Task goal
Pictures do not belong in your copy. Repeat all the other data exactly.

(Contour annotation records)
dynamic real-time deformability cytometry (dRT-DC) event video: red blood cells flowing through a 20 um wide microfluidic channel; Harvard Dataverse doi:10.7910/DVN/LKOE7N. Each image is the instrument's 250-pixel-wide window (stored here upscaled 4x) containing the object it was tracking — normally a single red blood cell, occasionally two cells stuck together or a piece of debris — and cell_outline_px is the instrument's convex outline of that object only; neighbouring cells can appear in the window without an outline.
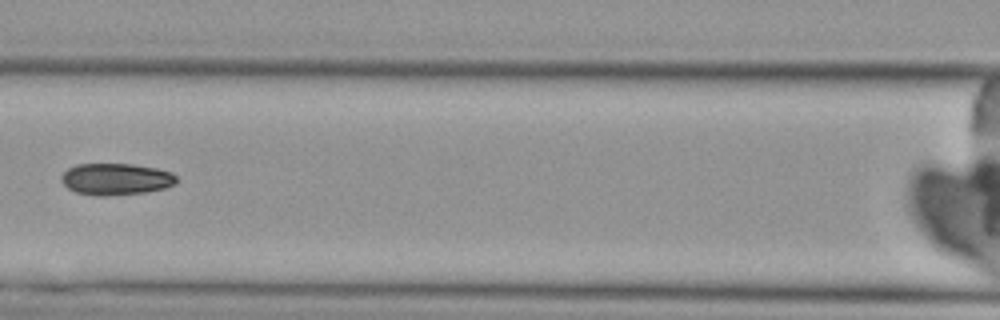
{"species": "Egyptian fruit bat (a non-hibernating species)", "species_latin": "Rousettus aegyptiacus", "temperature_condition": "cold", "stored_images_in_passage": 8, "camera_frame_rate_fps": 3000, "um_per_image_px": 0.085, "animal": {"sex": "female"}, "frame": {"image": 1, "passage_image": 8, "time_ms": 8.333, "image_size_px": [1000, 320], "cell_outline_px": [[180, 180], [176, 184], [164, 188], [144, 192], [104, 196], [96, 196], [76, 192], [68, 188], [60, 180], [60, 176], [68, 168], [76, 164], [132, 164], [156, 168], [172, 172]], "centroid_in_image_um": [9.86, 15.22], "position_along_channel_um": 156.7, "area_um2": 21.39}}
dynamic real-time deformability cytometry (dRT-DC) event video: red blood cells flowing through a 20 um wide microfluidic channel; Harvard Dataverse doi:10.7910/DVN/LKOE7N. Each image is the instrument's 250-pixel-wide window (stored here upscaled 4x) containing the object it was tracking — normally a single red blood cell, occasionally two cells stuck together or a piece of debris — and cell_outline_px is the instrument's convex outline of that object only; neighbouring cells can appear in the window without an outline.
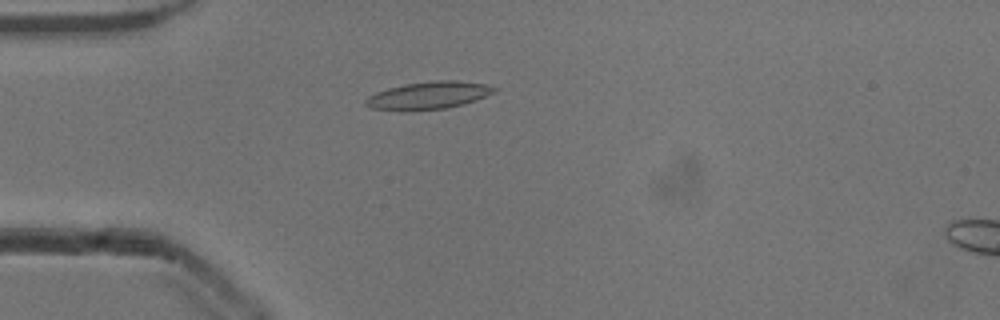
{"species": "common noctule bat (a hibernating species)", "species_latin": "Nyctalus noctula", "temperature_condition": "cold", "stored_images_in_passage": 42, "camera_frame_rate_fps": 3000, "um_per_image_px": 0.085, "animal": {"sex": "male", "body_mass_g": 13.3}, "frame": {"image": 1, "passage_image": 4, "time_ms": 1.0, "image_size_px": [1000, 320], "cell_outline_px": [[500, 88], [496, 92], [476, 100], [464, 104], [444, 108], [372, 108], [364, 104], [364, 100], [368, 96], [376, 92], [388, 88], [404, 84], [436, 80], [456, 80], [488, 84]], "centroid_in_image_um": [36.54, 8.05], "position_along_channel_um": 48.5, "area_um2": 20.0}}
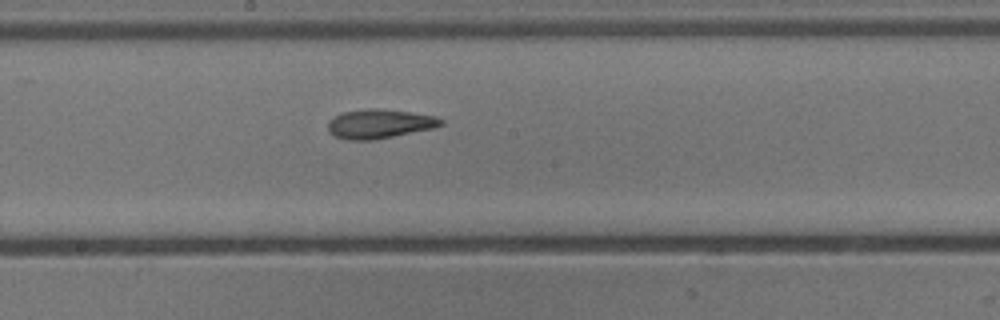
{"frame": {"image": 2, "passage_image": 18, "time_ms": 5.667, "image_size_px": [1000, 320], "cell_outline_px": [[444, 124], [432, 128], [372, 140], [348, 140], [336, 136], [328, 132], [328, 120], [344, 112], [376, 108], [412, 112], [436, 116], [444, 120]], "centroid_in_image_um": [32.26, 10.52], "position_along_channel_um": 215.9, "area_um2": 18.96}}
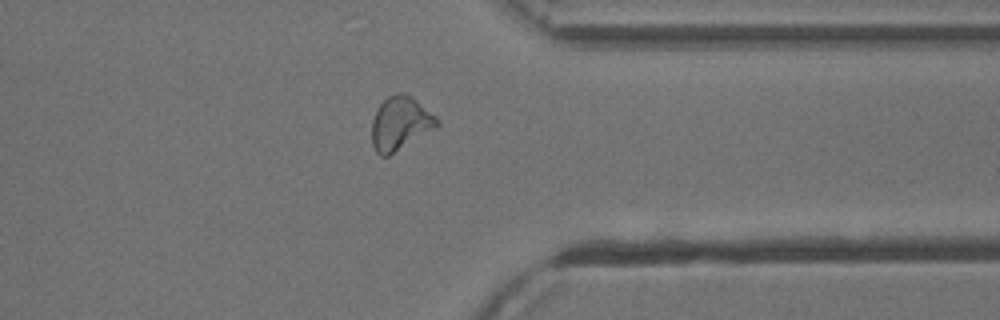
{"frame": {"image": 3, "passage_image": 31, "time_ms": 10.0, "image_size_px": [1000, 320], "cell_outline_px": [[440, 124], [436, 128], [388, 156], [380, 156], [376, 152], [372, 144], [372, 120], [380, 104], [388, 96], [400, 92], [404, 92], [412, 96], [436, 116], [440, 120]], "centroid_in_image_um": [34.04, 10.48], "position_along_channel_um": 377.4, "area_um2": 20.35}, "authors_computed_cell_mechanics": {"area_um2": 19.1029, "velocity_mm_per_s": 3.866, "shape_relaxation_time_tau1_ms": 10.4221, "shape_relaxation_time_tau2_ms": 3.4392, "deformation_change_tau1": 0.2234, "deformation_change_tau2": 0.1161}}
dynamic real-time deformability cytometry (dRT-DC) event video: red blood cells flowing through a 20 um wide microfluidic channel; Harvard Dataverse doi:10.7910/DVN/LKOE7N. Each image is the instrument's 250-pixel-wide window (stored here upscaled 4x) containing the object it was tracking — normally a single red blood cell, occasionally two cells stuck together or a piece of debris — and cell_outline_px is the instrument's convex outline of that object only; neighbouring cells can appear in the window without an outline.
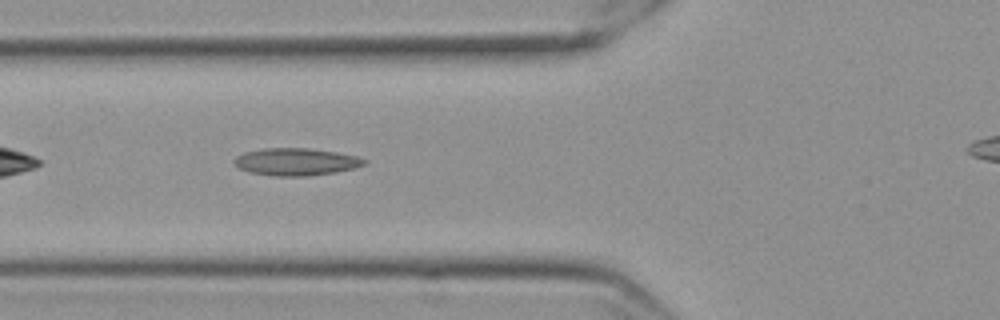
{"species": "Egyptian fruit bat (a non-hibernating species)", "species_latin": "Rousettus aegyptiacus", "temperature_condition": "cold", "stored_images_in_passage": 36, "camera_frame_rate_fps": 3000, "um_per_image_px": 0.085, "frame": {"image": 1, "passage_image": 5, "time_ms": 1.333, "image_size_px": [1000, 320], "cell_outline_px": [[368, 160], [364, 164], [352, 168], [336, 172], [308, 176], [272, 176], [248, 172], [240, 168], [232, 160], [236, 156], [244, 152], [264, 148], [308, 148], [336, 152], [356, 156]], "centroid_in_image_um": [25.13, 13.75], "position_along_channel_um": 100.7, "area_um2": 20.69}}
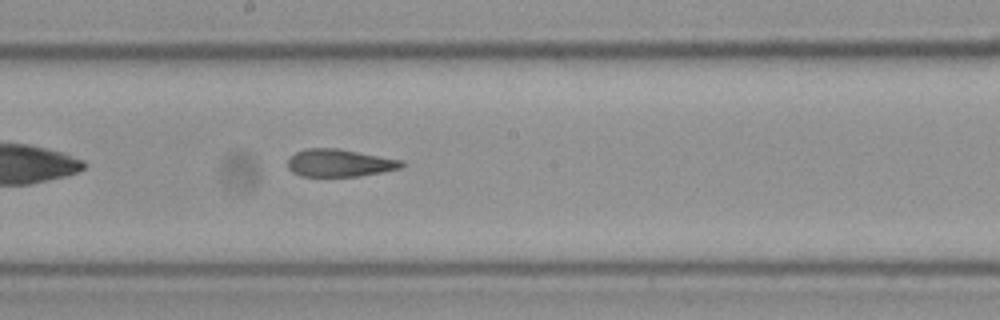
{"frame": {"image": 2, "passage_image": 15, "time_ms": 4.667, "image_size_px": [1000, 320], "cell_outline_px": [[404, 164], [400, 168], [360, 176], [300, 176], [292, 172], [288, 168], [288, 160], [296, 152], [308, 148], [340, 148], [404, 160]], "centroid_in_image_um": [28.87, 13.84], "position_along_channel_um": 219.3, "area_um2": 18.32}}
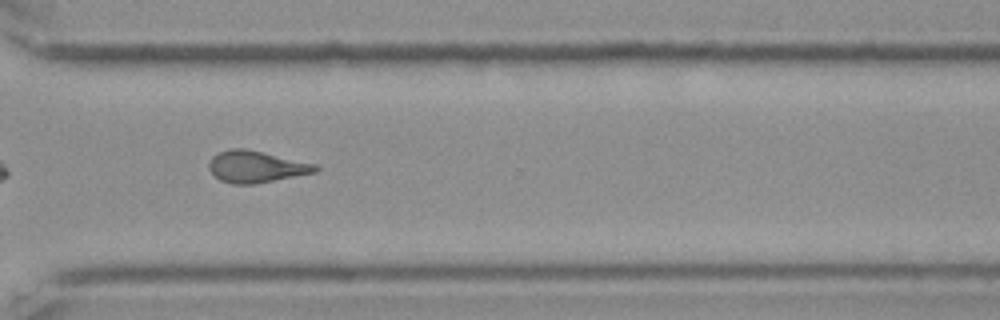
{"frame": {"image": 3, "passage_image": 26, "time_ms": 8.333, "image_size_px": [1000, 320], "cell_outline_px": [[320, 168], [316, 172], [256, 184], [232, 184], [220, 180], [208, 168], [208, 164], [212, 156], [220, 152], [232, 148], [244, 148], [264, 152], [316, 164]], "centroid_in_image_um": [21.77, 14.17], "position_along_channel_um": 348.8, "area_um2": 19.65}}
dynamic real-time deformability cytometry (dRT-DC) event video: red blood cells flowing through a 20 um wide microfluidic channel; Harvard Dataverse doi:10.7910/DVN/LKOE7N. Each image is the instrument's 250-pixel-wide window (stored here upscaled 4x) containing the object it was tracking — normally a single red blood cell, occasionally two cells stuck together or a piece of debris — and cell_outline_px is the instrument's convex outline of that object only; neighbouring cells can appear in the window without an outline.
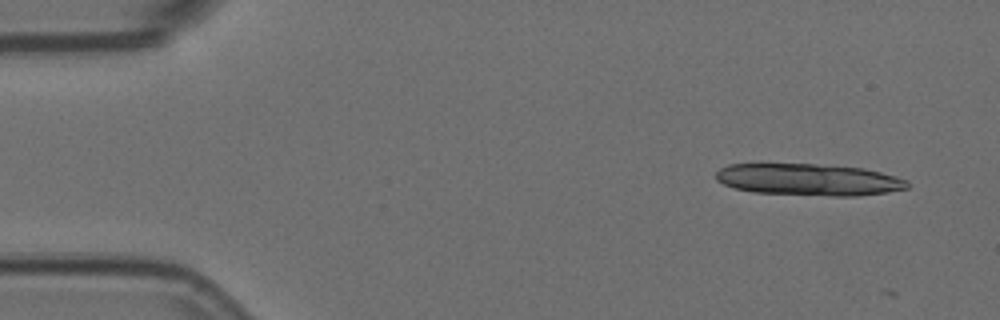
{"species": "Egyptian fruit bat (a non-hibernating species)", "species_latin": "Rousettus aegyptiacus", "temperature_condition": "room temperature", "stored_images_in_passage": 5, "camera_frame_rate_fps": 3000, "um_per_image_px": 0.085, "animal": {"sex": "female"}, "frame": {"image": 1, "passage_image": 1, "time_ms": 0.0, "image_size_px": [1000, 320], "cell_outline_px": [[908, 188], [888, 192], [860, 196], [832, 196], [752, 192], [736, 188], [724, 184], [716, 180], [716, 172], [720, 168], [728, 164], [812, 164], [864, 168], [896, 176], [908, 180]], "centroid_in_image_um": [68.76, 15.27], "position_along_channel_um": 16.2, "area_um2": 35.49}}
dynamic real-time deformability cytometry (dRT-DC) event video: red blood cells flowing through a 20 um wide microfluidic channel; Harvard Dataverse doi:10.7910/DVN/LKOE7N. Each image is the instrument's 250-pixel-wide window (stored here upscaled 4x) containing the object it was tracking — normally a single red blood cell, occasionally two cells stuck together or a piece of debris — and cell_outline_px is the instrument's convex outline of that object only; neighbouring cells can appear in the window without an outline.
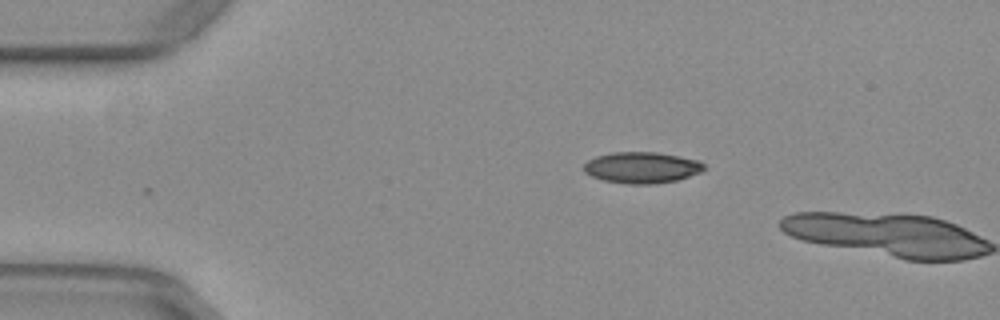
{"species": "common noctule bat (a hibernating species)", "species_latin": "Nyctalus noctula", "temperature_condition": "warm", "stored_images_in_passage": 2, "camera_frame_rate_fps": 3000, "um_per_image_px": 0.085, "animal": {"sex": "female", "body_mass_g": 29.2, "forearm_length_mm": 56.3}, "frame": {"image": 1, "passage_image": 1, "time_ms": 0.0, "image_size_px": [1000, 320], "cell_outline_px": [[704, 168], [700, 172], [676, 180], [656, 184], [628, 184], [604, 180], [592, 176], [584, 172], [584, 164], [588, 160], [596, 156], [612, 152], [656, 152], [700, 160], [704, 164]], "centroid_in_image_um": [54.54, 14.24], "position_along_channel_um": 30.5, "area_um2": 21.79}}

Expected output
dynamic real-time deformability cytometry (dRT-DC) event video: red blood cells flowing through a 20 um wide microfluidic channel; Harvard Dataverse doi:10.7910/DVN/LKOE7N. Each image is the instrument's 250-pixel-wide window (stored here upscaled 4x) containing the object it was tracking — normally a single red blood cell, occasionally two cells stuck together or a piece of debris — and cell_outline_px is the instrument's convex outline of that object only; neighbouring cells can appear in the window without an outline.
{"species": "Egyptian fruit bat (a non-hibernating species)", "species_latin": "Rousettus aegyptiacus", "temperature_condition": "cold", "stored_images_in_passage": 8, "camera_frame_rate_fps": 3000, "um_per_image_px": 0.085, "animal": {"sex": "female"}, "frame": {"image": 1, "passage_image": 8, "time_ms": 8.333, "image_size_px": [1000, 320], "cell_outline_px": [[180, 180], [176, 184], [164, 188], [144, 192], [104, 196], [96, 196], [76, 192], [68, 188], [60, 180], [60, 176], [68, 168], [76, 164], [132, 164], [156, 168], [172, 172]], "centroid_in_image_um": [9.86, 15.22], "position_along_channel_um": 156.7, "area_um2": 21.39}}
dynamic real-time deformability cytometry (dRT-DC) event video: red blood cells flowing through a 20 um wide microfluidic channel; Harvard Dataverse doi:10.7910/DVN/LKOE7N. Each image is the instrument's 250-pixel-wide window (stored here upscaled 4x) containing the object it was tracking — normally a single red blood cell, occasionally two cells stuck together or a piece of debris — and cell_outline_px is the instrument's convex outline of that object only; neighbouring cells can appear in the window without an outline.
{"species": "common noctule bat (a hibernating species)", "species_latin": "Nyctalus noctula", "temperature_condition": "cold", "stored_images_in_passage": 42, "camera_frame_rate_fps": 3000, "um_per_image_px": 0.085, "animal": {"sex": "male", "body_mass_g": 13.3}, "frame": {"image": 1, "passage_image": 4, "time_ms": 1.0, "image_size_px": [1000, 320], "cell_outline_px": [[500, 88], [496, 92], [476, 100], [464, 104], [444, 108], [372, 108], [364, 104], [364, 100], [368, 96], [376, 92], [388, 88], [404, 84], [436, 80], [456, 80], [488, 84]], "centroid_in_image_um": [36.54, 8.05], "position_along_channel_um": 48.5, "area_um2": 20.0}}
{"frame": {"image": 2, "passage_image": 18, "time_ms": 5.667, "image_size_px": [1000, 320], "cell_outline_px": [[444, 124], [432, 128], [372, 140], [348, 140], [336, 136], [328, 132], [328, 120], [344, 112], [376, 108], [412, 112], [436, 116], [444, 120]], "centroid_in_image_um": [32.26, 10.52], "position_along_channel_um": 215.9, "area_um2": 18.96}}
{"frame": {"image": 3, "passage_image": 31, "time_ms": 10.0, "image_size_px": [1000, 320], "cell_outline_px": [[440, 124], [436, 128], [388, 156], [380, 156], [376, 152], [372, 144], [372, 120], [380, 104], [388, 96], [400, 92], [404, 92], [412, 96], [436, 116], [440, 120]], "centroid_in_image_um": [34.04, 10.48], "position_along_channel_um": 377.4, "area_um2": 20.35}, "authors_computed_cell_mechanics": {"area_um2": 19.1029, "velocity_mm_per_s": 3.866, "shape_relaxation_time_tau1_ms": 10.4221, "shape_relaxation_time_tau2_ms": 3.4392, "deformation_change_tau1": 0.2234, "deformation_change_tau2": 0.1161}}
dynamic real-time deformability cytometry (dRT-DC) event video: red blood cells flowing through a 20 um wide microfluidic channel; Harvard Dataverse doi:10.7910/DVN/LKOE7N. Each image is the instrument's 250-pixel-wide window (stored here upscaled 4x) containing the object it was tracking — normally a single red blood cell, occasionally two cells stuck together or a piece of debris — and cell_outline_px is the instrument's convex outline of that object only; neighbouring cells can appear in the window without an outline.
{"species": "Egyptian fruit bat (a non-hibernating species)", "species_latin": "Rousettus aegyptiacus", "temperature_condition": "cold", "stored_images_in_passage": 36, "camera_frame_rate_fps": 3000, "um_per_image_px": 0.085, "frame": {"image": 1, "passage_image": 5, "time_ms": 1.333, "image_size_px": [1000, 320], "cell_outline_px": [[368, 160], [364, 164], [352, 168], [336, 172], [308, 176], [272, 176], [248, 172], [240, 168], [232, 160], [236, 156], [244, 152], [264, 148], [308, 148], [336, 152], [356, 156]], "centroid_in_image_um": [25.13, 13.75], "position_along_channel_um": 100.7, "area_um2": 20.69}}
{"frame": {"image": 2, "passage_image": 15, "time_ms": 4.667, "image_size_px": [1000, 320], "cell_outline_px": [[404, 164], [400, 168], [360, 176], [300, 176], [292, 172], [288, 168], [288, 160], [296, 152], [308, 148], [340, 148], [404, 160]], "centroid_in_image_um": [28.87, 13.84], "position_along_channel_um": 219.3, "area_um2": 18.32}}
{"frame": {"image": 3, "passage_image": 26, "time_ms": 8.333, "image_size_px": [1000, 320], "cell_outline_px": [[320, 168], [316, 172], [256, 184], [232, 184], [220, 180], [208, 168], [208, 164], [212, 156], [220, 152], [232, 148], [244, 148], [264, 152], [316, 164]], "centroid_in_image_um": [21.77, 14.17], "position_along_channel_um": 348.8, "area_um2": 19.65}}
dynamic real-time deformability cytometry (dRT-DC) event video: red blood cells flowing through a 20 um wide microfluidic channel; Harvard Dataverse doi:10.7910/DVN/LKOE7N. Each image is the instrument's 250-pixel-wide window (stored here upscaled 4x) containing the object it was tracking — normally a single red blood cell, occasionally two cells stuck together or a piece of debris — and cell_outline_px is the instrument's convex outline of that object only; neighbouring cells can appear in the window without an outline.
{"species": "Egyptian fruit bat (a non-hibernating species)", "species_latin": "Rousettus aegyptiacus", "temperature_condition": "room temperature", "stored_images_in_passage": 5, "camera_frame_rate_fps": 3000, "um_per_image_px": 0.085, "animal": {"sex": "female"}, "frame": {"image": 1, "passage_image": 1, "time_ms": 0.0, "image_size_px": [1000, 320], "cell_outline_px": [[908, 188], [888, 192], [860, 196], [832, 196], [752, 192], [736, 188], [724, 184], [716, 180], [716, 172], [720, 168], [728, 164], [812, 164], [864, 168], [896, 176], [908, 180]], "centroid_in_image_um": [68.76, 15.27], "position_along_channel_um": 16.2, "area_um2": 35.49}}
dynamic real-time deformability cytometry (dRT-DC) event video: red blood cells flowing through a 20 um wide microfluidic channel; Harvard Dataverse doi:10.7910/DVN/LKOE7N. Each image is the instrument's 250-pixel-wide window (stored here upscaled 4x) containing the object it was tracking — normally a single red blood cell, occasionally two cells stuck together or a piece of debris — and cell_outline_px is the instrument's convex outline of that object only; neighbouring cells can appear in the window without an outline.
{"species": "common noctule bat (a hibernating species)", "species_latin": "Nyctalus noctula", "temperature_condition": "warm", "stored_images_in_passage": 2, "camera_frame_rate_fps": 3000, "um_per_image_px": 0.085, "animal": {"sex": "female", "body_mass_g": 29.2, "forearm_length_mm": 56.3}, "frame": {"image": 1, "passage_image": 1, "time_ms": 0.0, "image_size_px": [1000, 320], "cell_outline_px": [[704, 168], [700, 172], [676, 180], [656, 184], [628, 184], [604, 180], [592, 176], [584, 172], [584, 164], [588, 160], [596, 156], [612, 152], [656, 152], [700, 160], [704, 164]], "centroid_in_image_um": [54.54, 14.24], "position_along_channel_um": 30.5, "area_um2": 21.79}}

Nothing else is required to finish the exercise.